FDA Approves Genotype 4 Hepatitis C Treatment

Technivie with ribavirin is the first drug to demonstrate safety and efficacy in genotype 4 infections without interferon.

The FDA today approved ombitasvir, paritaprevir and ritonavir (Technivie) for use in combination with ribavirin for hepatitis C virus (HCV) genotype 4 in patients without scarring and cirrhosis.

Technivie with ribavirin is the first drug to demonstrate safety and efficacy in HCV genotype 4 infections without the need for combination therapy with interferon, according to the FDA. The 3-drug combination is comprised of the same drugs used in Abbvie’s Viekira Pak.
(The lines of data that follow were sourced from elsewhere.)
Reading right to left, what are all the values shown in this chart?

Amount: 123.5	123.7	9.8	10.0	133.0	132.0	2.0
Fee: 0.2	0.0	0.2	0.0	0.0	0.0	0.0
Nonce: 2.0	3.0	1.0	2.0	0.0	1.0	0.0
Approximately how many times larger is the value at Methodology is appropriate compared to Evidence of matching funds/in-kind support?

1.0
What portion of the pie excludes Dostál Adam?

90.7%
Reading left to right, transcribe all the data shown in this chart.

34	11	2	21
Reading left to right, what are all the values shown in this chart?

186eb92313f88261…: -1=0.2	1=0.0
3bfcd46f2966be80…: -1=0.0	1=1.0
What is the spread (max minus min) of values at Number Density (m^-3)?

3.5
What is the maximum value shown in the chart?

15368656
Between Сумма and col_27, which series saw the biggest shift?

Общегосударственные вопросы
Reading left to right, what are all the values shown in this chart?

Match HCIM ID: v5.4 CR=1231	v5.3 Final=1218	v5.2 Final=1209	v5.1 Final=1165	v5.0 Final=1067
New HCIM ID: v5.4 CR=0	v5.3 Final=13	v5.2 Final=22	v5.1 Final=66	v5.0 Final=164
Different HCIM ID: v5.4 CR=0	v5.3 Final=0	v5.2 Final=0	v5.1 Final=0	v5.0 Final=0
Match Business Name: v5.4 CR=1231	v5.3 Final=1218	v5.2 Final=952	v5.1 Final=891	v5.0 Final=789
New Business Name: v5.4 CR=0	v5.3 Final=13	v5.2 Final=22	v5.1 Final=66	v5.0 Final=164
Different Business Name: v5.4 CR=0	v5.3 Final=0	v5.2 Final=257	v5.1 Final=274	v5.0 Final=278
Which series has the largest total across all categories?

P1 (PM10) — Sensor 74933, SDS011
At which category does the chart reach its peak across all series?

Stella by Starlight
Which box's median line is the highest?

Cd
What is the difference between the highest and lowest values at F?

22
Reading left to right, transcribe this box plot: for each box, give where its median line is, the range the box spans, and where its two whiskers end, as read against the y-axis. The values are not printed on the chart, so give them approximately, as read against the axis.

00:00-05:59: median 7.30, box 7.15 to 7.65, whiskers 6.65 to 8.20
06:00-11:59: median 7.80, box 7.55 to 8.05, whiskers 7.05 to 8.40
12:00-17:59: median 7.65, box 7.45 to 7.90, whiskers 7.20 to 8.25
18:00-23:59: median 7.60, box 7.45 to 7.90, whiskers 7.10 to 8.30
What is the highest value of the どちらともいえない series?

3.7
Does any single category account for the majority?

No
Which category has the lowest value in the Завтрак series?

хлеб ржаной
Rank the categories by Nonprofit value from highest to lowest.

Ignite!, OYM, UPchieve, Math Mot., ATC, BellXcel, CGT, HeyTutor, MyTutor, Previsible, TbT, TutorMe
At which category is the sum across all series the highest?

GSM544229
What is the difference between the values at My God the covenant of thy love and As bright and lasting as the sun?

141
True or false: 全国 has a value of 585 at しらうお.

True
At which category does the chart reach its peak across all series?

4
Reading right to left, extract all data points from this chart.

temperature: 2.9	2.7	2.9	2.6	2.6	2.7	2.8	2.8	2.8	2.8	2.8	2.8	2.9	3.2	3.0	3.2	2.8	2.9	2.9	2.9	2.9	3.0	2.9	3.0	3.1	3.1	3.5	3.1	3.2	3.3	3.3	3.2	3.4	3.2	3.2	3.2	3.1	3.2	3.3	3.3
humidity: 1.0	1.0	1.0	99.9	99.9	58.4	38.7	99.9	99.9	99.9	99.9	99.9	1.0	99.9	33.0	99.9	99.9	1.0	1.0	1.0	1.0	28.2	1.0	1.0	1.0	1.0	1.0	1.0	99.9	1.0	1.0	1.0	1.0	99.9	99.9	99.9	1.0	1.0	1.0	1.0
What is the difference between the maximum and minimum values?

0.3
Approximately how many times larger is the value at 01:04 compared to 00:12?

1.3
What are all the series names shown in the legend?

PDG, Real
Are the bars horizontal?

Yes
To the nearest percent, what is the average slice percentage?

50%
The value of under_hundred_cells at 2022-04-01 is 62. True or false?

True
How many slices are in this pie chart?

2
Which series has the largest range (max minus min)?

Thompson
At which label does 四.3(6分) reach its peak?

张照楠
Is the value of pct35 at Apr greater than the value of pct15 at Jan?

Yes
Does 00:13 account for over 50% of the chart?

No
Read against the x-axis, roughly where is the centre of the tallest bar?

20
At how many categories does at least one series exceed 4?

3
The approval was based on safety and efficacy data from a clinical trial that enrolled 135 patients with chronic genotype 4 HCV infection without cirrhosis. In the trial, 91 patients received Technivie with ribavirin once daily for 12 weeks, while 44 patients received Technivie once daily without ribavirin for 12 weeks.

The primary endpoint was 12-week sustained virologic response (SVR12).

All of the patients in the Technivie with ribavirin cohort achieved SVR12, compared with 91% of patients treated with Technivie without ribavirin.

The most common side effects reported from Technivie were fatigue, asthenia, nausea, insomnia, ipruritus, and other skin reactions.

The Technivie will include a boxed warning indicating elevated liver enzymes greater than 5 times the upper limit of normal occurred in approximately 1% of clinical trial participants treated with Technivie.

Women taking contraceptives containing ethinyl estradiol should discontinue use before starting a Technivie regimen, due to liver enzyme elevations that occur more frequently in these patients.